A nemmeno un anno dalla scoperta della maxi frode da 440 milioni di euro sui bonus introdotti per il Covid-19 per aiutare le imprese e i commercianti in difficoltà, la Procura della Repubblica di Rimini ha emesso l’avviso di conclusione indagini nei confronti di 43 indagati con la richiesta di giudizio immediato per altri 10, considerati tra i maggiori responsabili della truffa, dopo l'indagine delle fiamme gialle riminesi. Indagine che prosegue e che ha visto nuovi sequestri per altri 2,6 milioni di euro, che vanno ad aggiungersi al 97% dell’ammontare della frode già recuperato.
Tra i beni oggetto di sequestro, scoperti anche conti negli istituti bancari sammarinesi, un’abitazione di pregio in centro a Rimini e altre 3 unità immobiliari, oltre a gioielli, Rolex e borse Louis Vuitton acquistati con i soldi della frode milionaria e nascosti in buona parte all’interno di alcune cassette di sicurezza nella disponibilità degli indagati, dislocate tra le province di Rimini, Roma, Brescia e Reggio Emilia.
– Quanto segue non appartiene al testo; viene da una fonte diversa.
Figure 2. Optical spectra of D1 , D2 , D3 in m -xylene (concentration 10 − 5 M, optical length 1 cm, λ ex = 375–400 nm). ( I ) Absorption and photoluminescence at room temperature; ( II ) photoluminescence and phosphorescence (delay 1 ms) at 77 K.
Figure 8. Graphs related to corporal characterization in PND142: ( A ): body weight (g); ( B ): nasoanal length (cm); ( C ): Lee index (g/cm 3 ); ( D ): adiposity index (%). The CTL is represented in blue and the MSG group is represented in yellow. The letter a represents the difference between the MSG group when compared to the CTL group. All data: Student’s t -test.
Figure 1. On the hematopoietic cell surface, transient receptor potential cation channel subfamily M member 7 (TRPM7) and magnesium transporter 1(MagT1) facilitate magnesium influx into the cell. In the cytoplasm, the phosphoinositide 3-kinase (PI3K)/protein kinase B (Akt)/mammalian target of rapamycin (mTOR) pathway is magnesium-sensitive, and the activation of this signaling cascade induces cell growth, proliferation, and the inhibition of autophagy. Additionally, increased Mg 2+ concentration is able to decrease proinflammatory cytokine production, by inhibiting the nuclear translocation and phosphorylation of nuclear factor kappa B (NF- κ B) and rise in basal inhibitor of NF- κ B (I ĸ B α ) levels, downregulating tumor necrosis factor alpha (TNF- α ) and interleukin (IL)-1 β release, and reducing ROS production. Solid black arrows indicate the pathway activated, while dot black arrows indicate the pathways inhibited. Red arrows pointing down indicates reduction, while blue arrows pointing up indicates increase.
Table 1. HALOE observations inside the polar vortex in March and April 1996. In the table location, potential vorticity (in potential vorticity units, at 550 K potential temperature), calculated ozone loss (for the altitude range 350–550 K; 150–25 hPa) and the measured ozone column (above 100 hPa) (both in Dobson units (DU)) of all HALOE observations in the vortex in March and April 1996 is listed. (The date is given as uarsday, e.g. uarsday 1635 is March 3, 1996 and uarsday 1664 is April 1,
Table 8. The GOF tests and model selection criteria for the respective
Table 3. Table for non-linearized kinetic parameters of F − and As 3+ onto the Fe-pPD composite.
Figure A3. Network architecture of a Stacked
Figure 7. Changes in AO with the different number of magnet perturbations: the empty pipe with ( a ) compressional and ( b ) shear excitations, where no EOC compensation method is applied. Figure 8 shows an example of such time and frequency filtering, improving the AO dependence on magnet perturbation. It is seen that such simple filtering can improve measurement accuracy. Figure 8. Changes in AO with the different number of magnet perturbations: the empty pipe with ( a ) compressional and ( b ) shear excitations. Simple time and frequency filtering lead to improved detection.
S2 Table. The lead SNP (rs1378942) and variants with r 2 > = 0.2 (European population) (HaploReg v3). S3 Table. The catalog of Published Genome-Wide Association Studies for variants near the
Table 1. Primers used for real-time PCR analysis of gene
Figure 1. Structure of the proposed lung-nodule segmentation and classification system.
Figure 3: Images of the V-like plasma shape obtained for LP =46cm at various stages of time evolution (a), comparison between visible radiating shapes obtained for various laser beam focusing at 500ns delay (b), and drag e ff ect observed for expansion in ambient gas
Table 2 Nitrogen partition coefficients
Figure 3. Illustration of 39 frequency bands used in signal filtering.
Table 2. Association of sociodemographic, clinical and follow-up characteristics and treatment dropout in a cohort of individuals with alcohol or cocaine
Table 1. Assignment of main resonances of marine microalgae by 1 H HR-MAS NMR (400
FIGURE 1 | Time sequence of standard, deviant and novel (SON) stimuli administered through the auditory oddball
"Il sistematico ricorso a prestanomi - si legge in una nota della Guardia di Finanza - e vari passaggi societari non ha impedito la ricostruzione delle molteplici movimentazioni di denaro e cessioni di immobili realizzate dagli indagati, che avevano pensato di spogliarsi “sulla carta” di parte del patrimonio, provento dei reati commessi cedendolo fittiziamente a familiari e a soggetti compiacenti. Ad attirare l’attenzione delle Fiamme gialle riminesi è stato, in particolare, lo stratagemma contabile ideato da uno degli indagati che, per timore di vedere sequestrato parte del suo patrimonio, aveva ceduto fittiziamente, secondo l’ipotesi investigativa, la proprietà di un suo immobile in un’azienda intestata ad un prestanome, simulando un conferimento per aumento di capitale sociale.